** Extract to read follows **

# Collaboration and Competition

---

In this report, I describe solving the Tennis environment with two policy gradient methods: Multi-Agent Proximal Policy Optimization ("MAPPO") and Multi-Agent Deep Deterministic Policy Graident ("MADDPG") methods.

## Multi-Agent Actor-Critic for Mixed Cooperative-Competitive Environments

According to Lowe, Wu et al., 2017, naïve policy gradient methods perform poorly in simple multi-agent settings. Thus, the authors derived an algorithm called "Multi-Agent Actor Critic" which works in multi-agent settings under the following constraints:

- The learned policies can only use local information (i.e. their own observations) at execution time;
- We do not assume a differentiable model of the environment dynamics; and 
- We do not assume any particular structure on the communication method between agents (that is, we don’t assume a differentiable communication channel).

The algorithm adopts the framework of centralized training with decentralized execution. That is, information of all the agents is used to train individual critics, but new actions are derived based on each agent's state information only.

![image.png](attachment:image.png)

## PPO & MAPPO

PPO is a policy gradient method, and it is described in detail in this page (https://github.com/suesuyeonlim/unity_reacher/blob/main/Report.ipynb). In order to solve the Tennis environment, I implemented PPO and MAPPO algorithms. In addition, I experimented with an algorithm which has a critic that takes in the state and action information of the all agents to yield Q values for each of the agents and an actor that uses state information of each agent to yield its actions.

### Hyperparameters
| Hyperparameter | PPO | MAPPO | Alternative PPO |
| --- | --- | --- | --- |
| Optimizer | Adam | Adam | Adam |
| Learning Rate | 5e-5 | 5e-5 | 5e-5 |
| Gradient Clipping | 10 | 10 | 10 |
| Epoch | 1 to 10 | 1 to 10 | 1 to 10 |
| Batch Size | 500 | 250 | 250 |
| Discount Factor | 0.99 | 0.99 | 0.99 |
| Lambda in Generalized Advantage Estimation | 0.95 | 0.95 | 0.95 |
| Network Architecture - Actor | Tanh, 24/400/300 | Tanh, 24/400/300 | Tanh, 24/256/128 |
| Network Architecture - Critic | Tanh, 24/400/300 | Tanh, 48/400/300 | Tanh, 48/256/128 |

### Results
I was able to achieve an average score of 0.5 using PPO, MAPPO, and the altnernative PPO in 4,955, 10,301, and 6,817 episodes.

![image.png](attachment:image.png)
![image-2.png](attachment:image-2.png)
![image-3.png](attachment:image-3.png)

### Future Ideas
- A more systematic approach in tuning hyperparameters such as grid search or random search would be beneficial.

** End of Extract to read **
** Data provided follows **

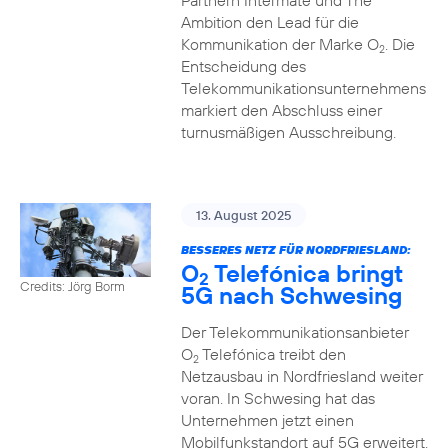
Partnern Intermate und The
Ambition den Lead für die
Kommunikation der Marke O
. Die
2
Entscheidung des
Telekommunikationsunternehmens
markiert den Abschluss einer
turnusmäßigen Ausschreibung.
13. August 2025
BESSERES NETZ FÜR NORDFRIESLAND:
O
Telefónica bringt
2
Credits: Jörg Borm
5G nach Schwesing
Der Telekommunikationsanbieter
O
Telefónica treibt den
2
Netzausbau in Nordfriesland weiter
voran. In Schwesing hat das
Unternehmen jetzt einen
Mobilfunkstandort auf 5G erweitert.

** End of Data provided **

### Exercise prompt
Write the next part of the report on solving the Tennis environment, starting after its final line.

### Exercise output
- Employing different regularization techniques such as weight decay may be useful in generalizing the model better. For this project, I used Cross-Entropy method provided by Udacity.
- Trying out different distributions for actions or even using a non-parametric one may be worth it. For this project, I used the normal distribution.
- Instead of using advantage functions, it may be worth trying discounted future rewards or even the current reward.

## DDPG & MADDPG
DDPG is an algorithm which concurrently learns a Q-function and a policy. It is described in detail in this page (https://github.com/suesuyeonlim/unity_reacher/blob/main/Report.ipynb). Similarly to the previous section, I implemented DDPG, MADDPG, and an alternative algorithm of DDPG.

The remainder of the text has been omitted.